This question concerns two types of lower bounds. In a pebbling lower bound, we are concerned with the complexity of constructing the output from the input. For example, if the only way we could modify a list were by swapping the contents of consecutive indices, then it would take at least quadratic time to sort a list in the worst case, regardless of what we can do to individual characters. This is because it takes at least $\Omega(n^2)$ adjacent transpositions to express a general element in $S_n$.
In a decision tree lower bound, we are concerned with the complexity of making a sequence of choices. For example, in the comparison model of sorting, it takes at least $\Omega(n \log n)$ time to sort a list, regardless of how powerful our list-manipulation primitives are. (Note that I am using these terms somewhat loosely; e.g., a "pebbling lower bound" does not have to refer to an actual pebble game.)
Notice that these two types of lower bound are dual in some sense.
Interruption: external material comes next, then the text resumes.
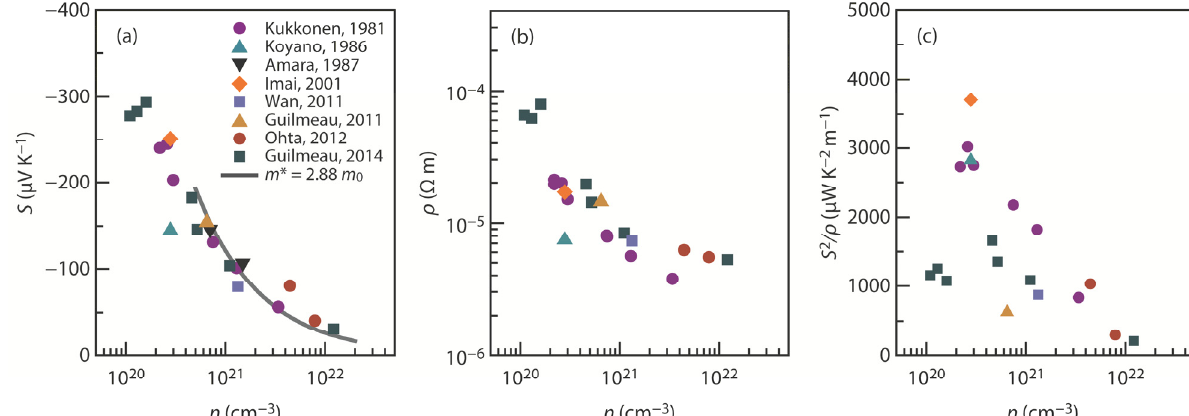
Figure 6. ( a ) Seebeck coefficient ( S ); ( b ) electrical resistivity ( ρ ); and ( c ) power factor ( S 2 / ρ ) plotted against the carrier concentration ( n ) at 300 K in the in-plane ( ab -plane) direction for Ti 1+ x S 2 [29,30,41,43,44,75–77]. The solid line in ( a ) represents the values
In particular, pebbling lower bounds are exclusively concerned with the complexity of constructing the output from input, but ignore the complexity of "decision making." On the other hand, decision tree lower bounds are exclusively concerned with the complexity of decision making, and ignore the complexity of actually constructing the output.
My question is is there any lower bound which uses both pebbling and decision tree techniques, such that either one alone would be insufficient? I know of exactly one, in a paper by Tiuryn (A simplified proof of DDL < DL, 1989.)
(Note that I am by no means saying that these two types exhaust all forms of lower bounds. For example, neither of them use the effectiveness of computation.)